Navalny’s supporters blamed the poisoning on the Kremlin, which was denied by Russian authorities. They argued that the aim was to kill or incapacitate him before the Sept. 13 elections. 

The poisoning also dealt a blow to the main opposition leader as the Kremlin was increasingly worried about unprecedented protests against dictator Alexander Lukashenko in Belarus and large-scale demonstrations against the arrest of Khabarovsk Krai’s popular governor, Sergei Furgal, in Russia’s Far East.

In 2018, Sergei Skripal, a former Russian security officer, and his daughter Yulia were poisoned in the U.K. with the Novichok nerve agent, although they survived. Anatoly Chepiga and Alexander Mishkin – officers of Russia’s GRU intelligence service – are suspected by British police of trying to murder them and of murdering Dawn Sturgess, a British woman who died after coming into contact with the Novichok.

Kremlin victories 

However, United Russia won majorities in all regional legislatures where elections were held on Sept. 13: those of Belgorod, Voronezh, Kaluga, Kostroma, Kurgan, Magadan, Novosibirsk, Ryazan and Chelyabinsk oblasts, as well as those of Yamalo-Nenets Autonomous District and Komi Republic.  

In most regions United Russia got less than in previous elections. The worst result was in Komi Republic, where the party received 28.8 percent according to party-list proportional representation, compared with 58 percent in 2015.
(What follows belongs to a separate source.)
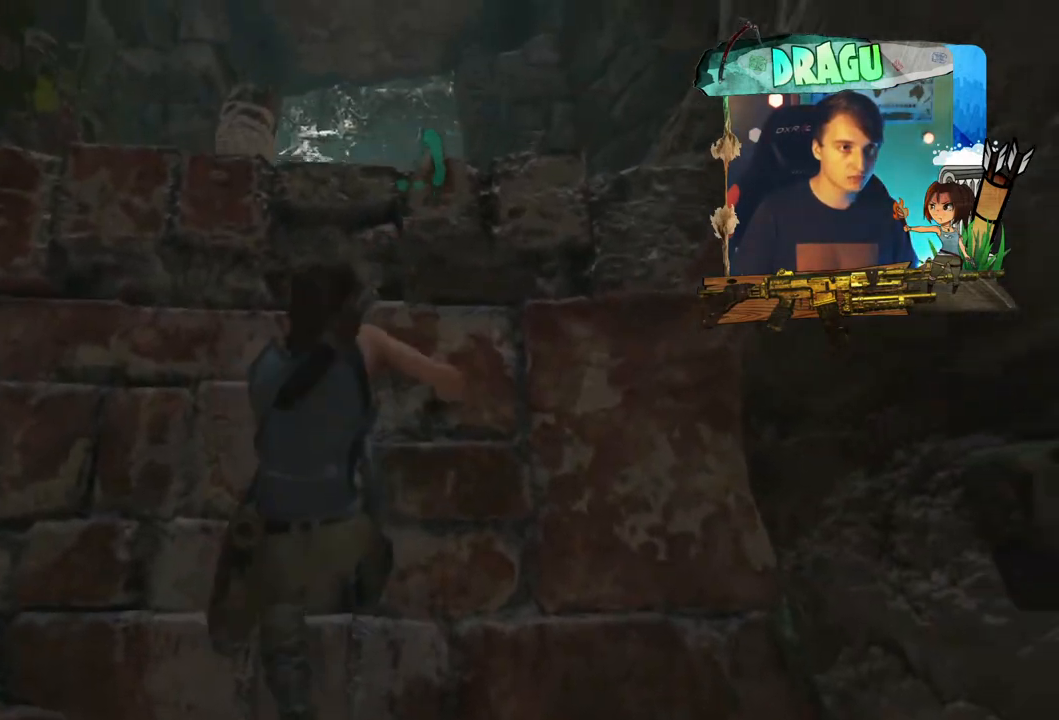
{"keys": ["w"], "mouse": [], "events": [[17, "space", "down"], [133, "space", "up"], [233, "space", "down"], [417, "space", "up"], [500, "shift", "up"]]}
 All candidates backed by United Russia won in gubernatorial races in their regions in the first round. These include Irkutsk, Kaluga, Arkhangelsk, Bryansk, Leningrad, Kostroma, Smolensk, Penza, Tambov and Rostov oblasts, as well as Perm, Kamchatka and Krasnodar krais, Tatarstan, Chuvash and Komi republics, Jewish Autonomous Oblast and Russian-occupied Sevastopol in Ukraine’s Crimea peninsula.

The international community and Ukraine did not recognize the Sevastopol election in Russian-annexed Crimea. 

The Kremlin’s victories in those regions were made possible largely due to large-scale vote rigging, according to independent election watchdogs such as Golos.

For the first time in Russia’s history, the election was held effectively for three days, not on one day – on Sept. 11-13. During the first two days, election monitoring was made difficult or impossible, enabling large-scale voting fraud, according to election watchdogs and voting monitors.

In many races, especially gubernatorial ones, the authorities also made it easier for United Russia to win by refusing to register most opposition candidates.